→ **WHAT IS BEING ASKED**: Print the lines of the entries below from the one with "calendar: none [839,20,920,167]" through the final line, exactly as they appear. The pictures are not part of the copy.

→ **Entries taken from a collection**:
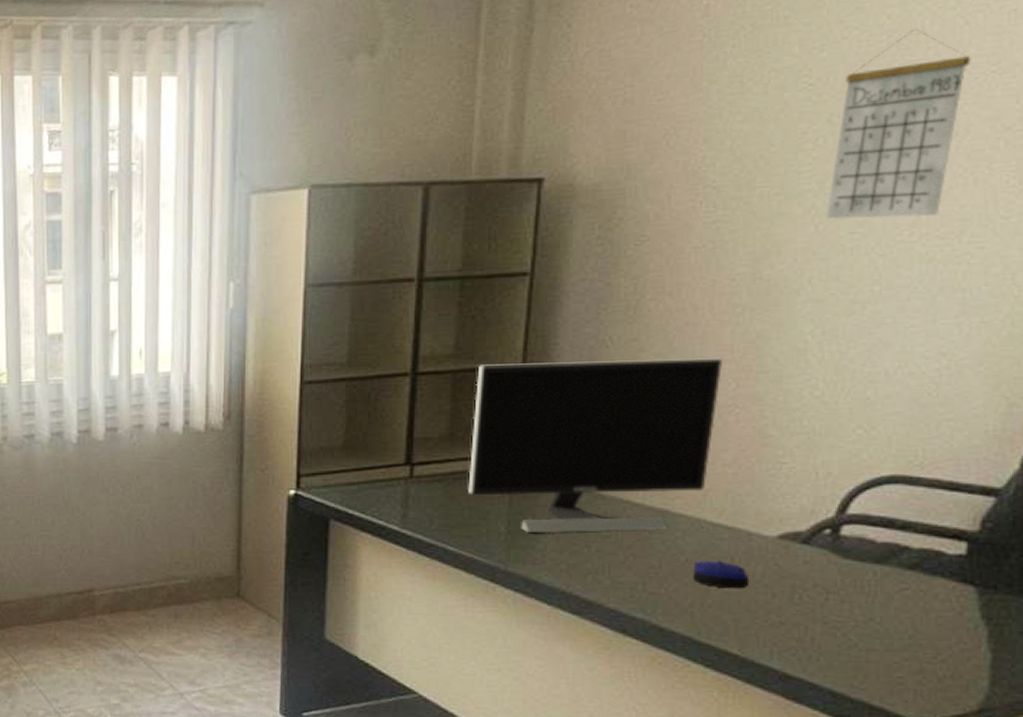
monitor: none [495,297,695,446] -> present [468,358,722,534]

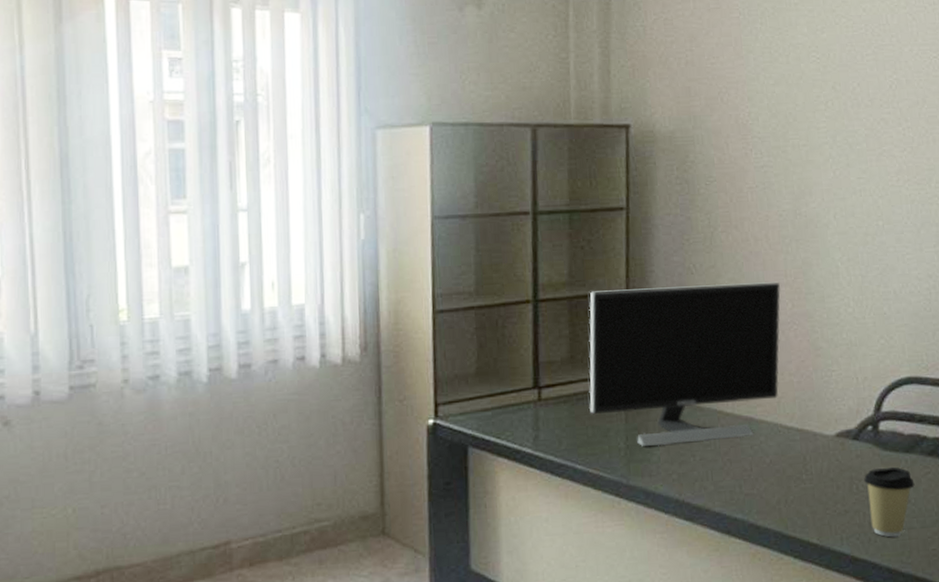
computer mouse: present [693,560,750,589] -> none [776,459,820,485]
coffee cup: none [811,579,883,658] -> present [864,467,915,538]
calendar: present [826,28,971,219] -> none [839,20,920,167]

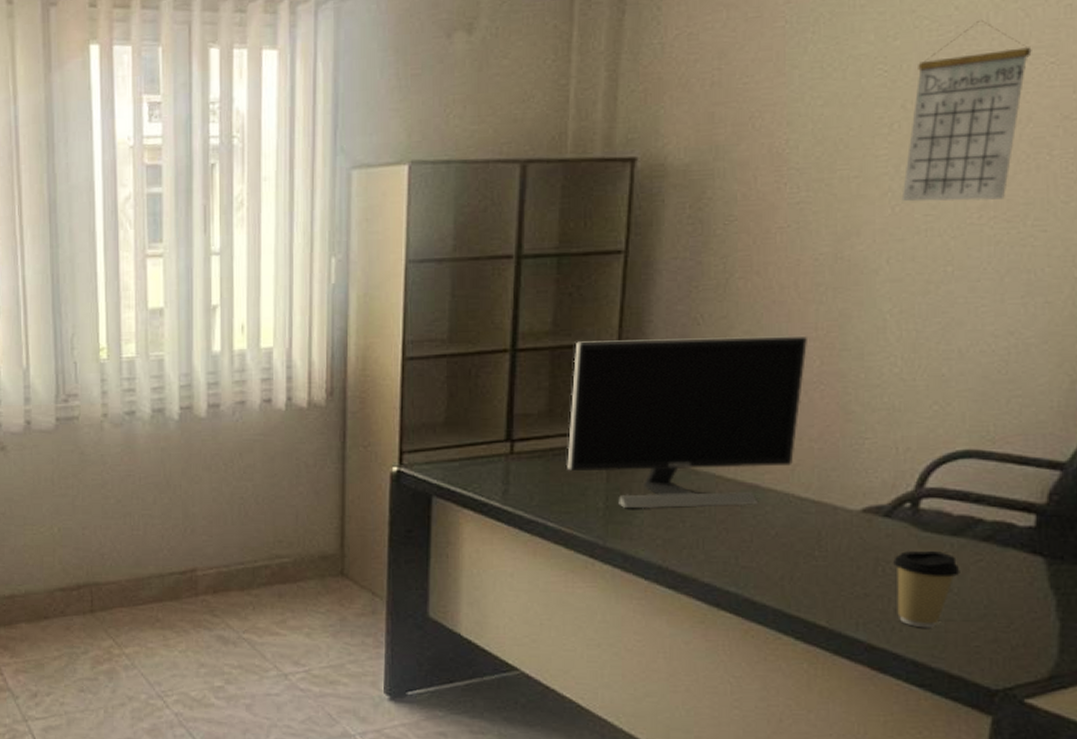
calendar: none [839,20,920,167] -> present [901,19,1032,202]

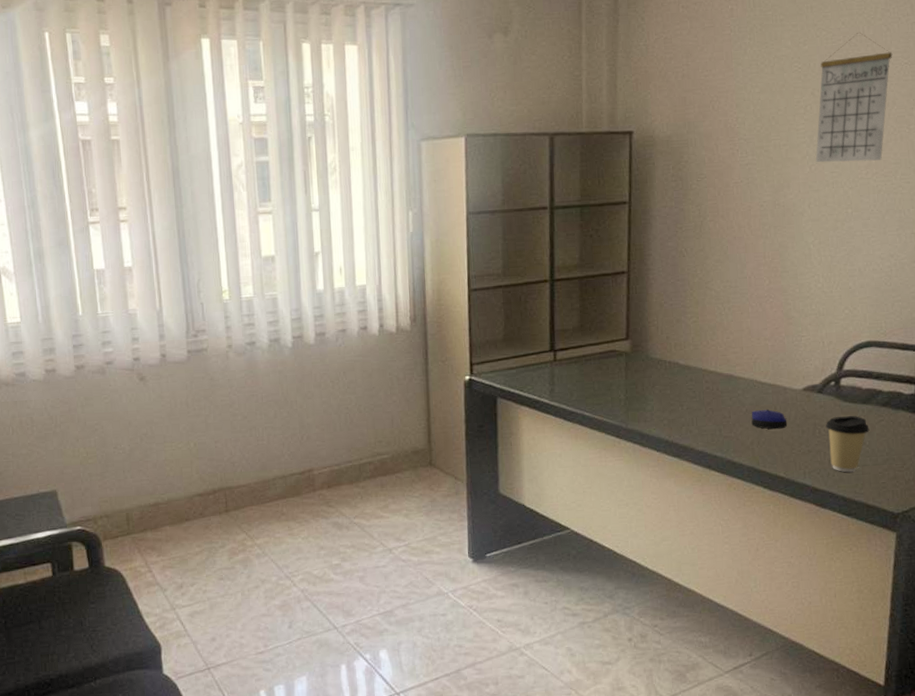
monitor: present [567,335,807,509] -> none [595,262,759,398]
computer mouse: none [782,533,836,562] -> present [751,409,788,430]

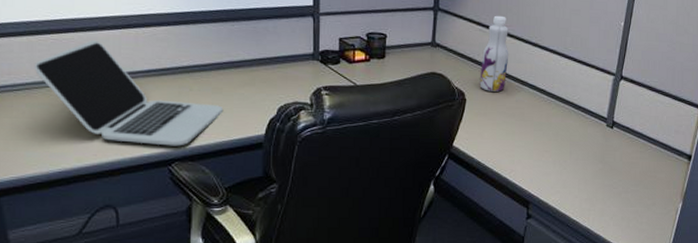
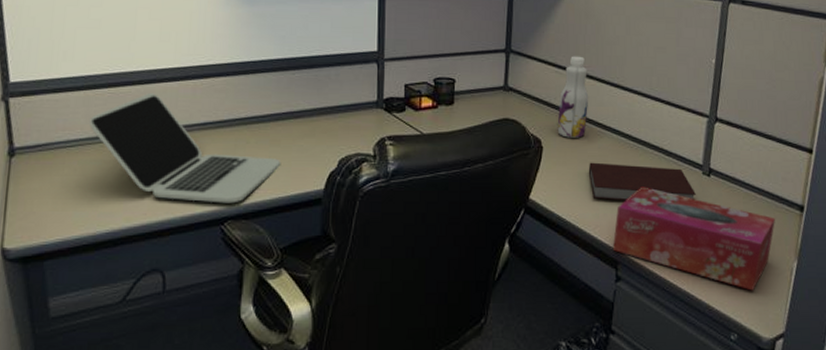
notebook: none [506,114,600,149] -> present [588,162,696,201]
tissue box: none [526,136,666,227] -> present [613,187,775,291]

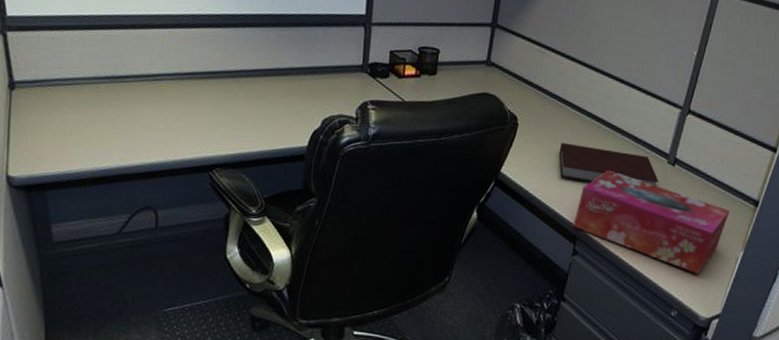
laptop: present [90,93,281,204] -> none [85,38,268,153]
beverage bottle: present [557,56,589,138] -> none [534,36,570,118]

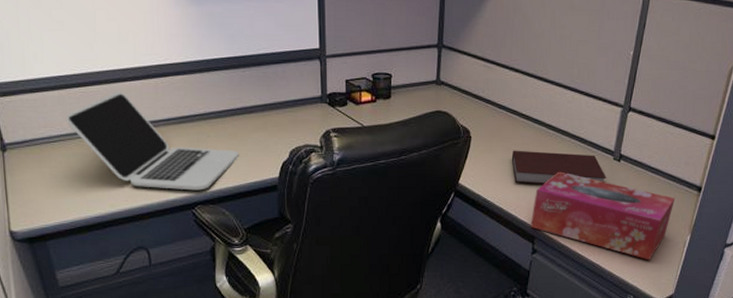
laptop: none [85,38,268,153] -> present [67,92,240,191]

→ **SOLUTION TO THE PROBLEM**:
calendar: none [839,20,920,167] -> present [901,19,1032,202]

monitor: present [567,335,807,509] -> none [595,262,759,398]
computer mouse: none [782,533,836,562] -> present [751,409,788,430]

notebook: none [506,114,600,149] -> present [588,162,696,201]
tissue box: none [526,136,666,227] -> present [613,187,775,291]

laptop: present [90,93,281,204] -> none [85,38,268,153]
beverage bottle: present [557,56,589,138] -> none [534,36,570,118]

laptop: none [85,38,268,153] -> present [67,92,240,191]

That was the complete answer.